• _Exercise instructions_:
Report every line of the records below that includes the string "objects".

(Document layout detection data)
BEGIN

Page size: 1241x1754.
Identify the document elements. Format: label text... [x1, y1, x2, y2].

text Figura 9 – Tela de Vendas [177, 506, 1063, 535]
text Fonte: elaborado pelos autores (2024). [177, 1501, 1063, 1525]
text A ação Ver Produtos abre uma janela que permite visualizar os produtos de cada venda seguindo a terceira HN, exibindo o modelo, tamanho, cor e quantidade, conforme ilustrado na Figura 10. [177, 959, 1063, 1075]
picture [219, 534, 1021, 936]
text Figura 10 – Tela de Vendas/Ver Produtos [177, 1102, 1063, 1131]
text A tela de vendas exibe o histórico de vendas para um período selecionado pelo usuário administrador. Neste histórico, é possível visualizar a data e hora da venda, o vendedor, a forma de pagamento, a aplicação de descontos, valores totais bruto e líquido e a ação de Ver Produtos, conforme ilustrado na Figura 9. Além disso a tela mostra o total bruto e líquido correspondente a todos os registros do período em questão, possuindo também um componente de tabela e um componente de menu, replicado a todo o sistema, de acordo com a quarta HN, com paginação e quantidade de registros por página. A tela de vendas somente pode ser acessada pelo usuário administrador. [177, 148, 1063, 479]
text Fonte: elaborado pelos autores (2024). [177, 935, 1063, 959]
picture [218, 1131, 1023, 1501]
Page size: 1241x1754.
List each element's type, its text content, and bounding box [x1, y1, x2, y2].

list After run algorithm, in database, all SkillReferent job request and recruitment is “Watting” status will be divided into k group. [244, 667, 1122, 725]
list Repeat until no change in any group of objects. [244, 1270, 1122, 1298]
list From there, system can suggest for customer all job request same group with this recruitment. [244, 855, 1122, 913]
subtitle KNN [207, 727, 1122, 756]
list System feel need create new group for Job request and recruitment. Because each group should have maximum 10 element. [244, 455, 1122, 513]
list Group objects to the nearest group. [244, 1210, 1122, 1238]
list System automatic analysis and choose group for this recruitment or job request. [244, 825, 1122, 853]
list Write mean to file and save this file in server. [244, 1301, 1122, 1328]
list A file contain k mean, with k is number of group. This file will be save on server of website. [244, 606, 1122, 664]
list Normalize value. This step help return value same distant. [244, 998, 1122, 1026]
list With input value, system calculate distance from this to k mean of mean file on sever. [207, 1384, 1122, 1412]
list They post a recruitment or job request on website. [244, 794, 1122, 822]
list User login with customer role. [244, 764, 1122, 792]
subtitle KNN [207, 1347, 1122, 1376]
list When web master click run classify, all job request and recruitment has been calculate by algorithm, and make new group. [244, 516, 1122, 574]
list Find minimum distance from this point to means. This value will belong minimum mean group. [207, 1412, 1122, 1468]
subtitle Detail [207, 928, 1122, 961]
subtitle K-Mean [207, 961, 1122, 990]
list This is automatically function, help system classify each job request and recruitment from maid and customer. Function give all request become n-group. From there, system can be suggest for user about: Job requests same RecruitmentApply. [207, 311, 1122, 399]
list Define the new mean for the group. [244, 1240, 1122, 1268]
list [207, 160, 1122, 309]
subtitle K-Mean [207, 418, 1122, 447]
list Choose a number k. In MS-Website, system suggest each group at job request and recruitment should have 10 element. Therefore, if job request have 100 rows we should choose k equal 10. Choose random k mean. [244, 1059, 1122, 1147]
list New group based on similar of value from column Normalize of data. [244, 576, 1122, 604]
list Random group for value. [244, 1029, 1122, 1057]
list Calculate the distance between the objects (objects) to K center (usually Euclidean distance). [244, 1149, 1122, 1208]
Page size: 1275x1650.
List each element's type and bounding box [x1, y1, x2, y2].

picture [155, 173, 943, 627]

END

• _Solution to this exercise_:
list Repeat until no change in any group of objects. [244, 1270, 1122, 1298]
list Group objects to the nearest group. [244, 1210, 1122, 1238]
list Calculate the distance between the objects (objects) to K center (usually Euclidean distance). [244, 1149, 1122, 1208]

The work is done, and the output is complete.